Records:
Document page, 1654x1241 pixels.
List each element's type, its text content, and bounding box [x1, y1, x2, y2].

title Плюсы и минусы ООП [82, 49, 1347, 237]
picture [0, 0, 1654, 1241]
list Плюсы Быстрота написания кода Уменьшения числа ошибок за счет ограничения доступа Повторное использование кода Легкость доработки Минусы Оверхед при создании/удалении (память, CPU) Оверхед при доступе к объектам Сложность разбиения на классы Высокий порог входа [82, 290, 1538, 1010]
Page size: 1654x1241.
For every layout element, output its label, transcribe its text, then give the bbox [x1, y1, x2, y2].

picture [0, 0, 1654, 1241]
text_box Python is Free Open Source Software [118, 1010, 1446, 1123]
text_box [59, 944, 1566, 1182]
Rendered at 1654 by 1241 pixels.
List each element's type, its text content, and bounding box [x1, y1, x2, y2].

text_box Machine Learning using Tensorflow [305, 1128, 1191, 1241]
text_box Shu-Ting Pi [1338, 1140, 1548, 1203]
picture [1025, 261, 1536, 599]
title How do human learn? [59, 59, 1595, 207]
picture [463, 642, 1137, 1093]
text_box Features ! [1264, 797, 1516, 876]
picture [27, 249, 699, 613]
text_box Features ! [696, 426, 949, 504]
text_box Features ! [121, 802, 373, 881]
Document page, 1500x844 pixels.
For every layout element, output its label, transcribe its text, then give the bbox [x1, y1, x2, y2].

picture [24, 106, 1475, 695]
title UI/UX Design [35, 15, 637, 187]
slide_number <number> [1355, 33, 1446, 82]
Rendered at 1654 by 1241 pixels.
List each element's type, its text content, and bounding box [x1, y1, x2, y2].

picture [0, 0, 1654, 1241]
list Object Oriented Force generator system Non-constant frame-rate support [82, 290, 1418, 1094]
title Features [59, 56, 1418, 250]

→ Problem details
Please reproduce all of the material above, line for line, without changing anything.

→ Solved problem
Document page, 1654x1241 pixels.
List each element's type, its text content, and bounding box [x1, y1, x2, y2].

title Плюсы и минусы ООП [82, 49, 1347, 237]
picture [0, 0, 1654, 1241]
list Плюсы Быстрота написания кода Уменьшения числа ошибок за счет ограничения доступа Повторное использование кода Легкость доработки Минусы Оверхед при создании/удалении (память, CPU) Оверхед при доступе к объектам Сложность разбиения на классы Высокий порог входа [82, 290, 1538, 1010]
Page size: 1654x1241.
For every layout element, output its label, transcribe its text, then give the bbox [x1, y1, x2, y2].

picture [0, 0, 1654, 1241]
text_box Python is Free Open Source Software [118, 1010, 1446, 1123]
text_box [59, 944, 1566, 1182]
Rendered at 1654 by 1241 pixels.
List each element's type, its text content, and bounding box [x1, y1, x2, y2].

text_box Machine Learning using Tensorflow [305, 1128, 1191, 1241]
text_box Shu-Ting Pi [1338, 1140, 1548, 1203]
picture [1025, 261, 1536, 599]
title How do human learn? [59, 59, 1595, 207]
picture [463, 642, 1137, 1093]
text_box Features ! [1264, 797, 1516, 876]
picture [27, 249, 699, 613]
text_box Features ! [696, 426, 949, 504]
text_box Features ! [121, 802, 373, 881]
Document page, 1500x844 pixels.
For every layout element, output its label, transcribe its text, then give the bbox [x1, y1, x2, y2].

picture [24, 106, 1475, 695]
title UI/UX Design [35, 15, 637, 187]
slide_number <number> [1355, 33, 1446, 82]
Rendered at 1654 by 1241 pixels.
List each element's type, its text content, and bounding box [x1, y1, x2, y2].

picture [0, 0, 1654, 1241]
list Object Oriented Force generator system Non-constant frame-rate support [82, 290, 1418, 1094]
title Features [59, 56, 1418, 250]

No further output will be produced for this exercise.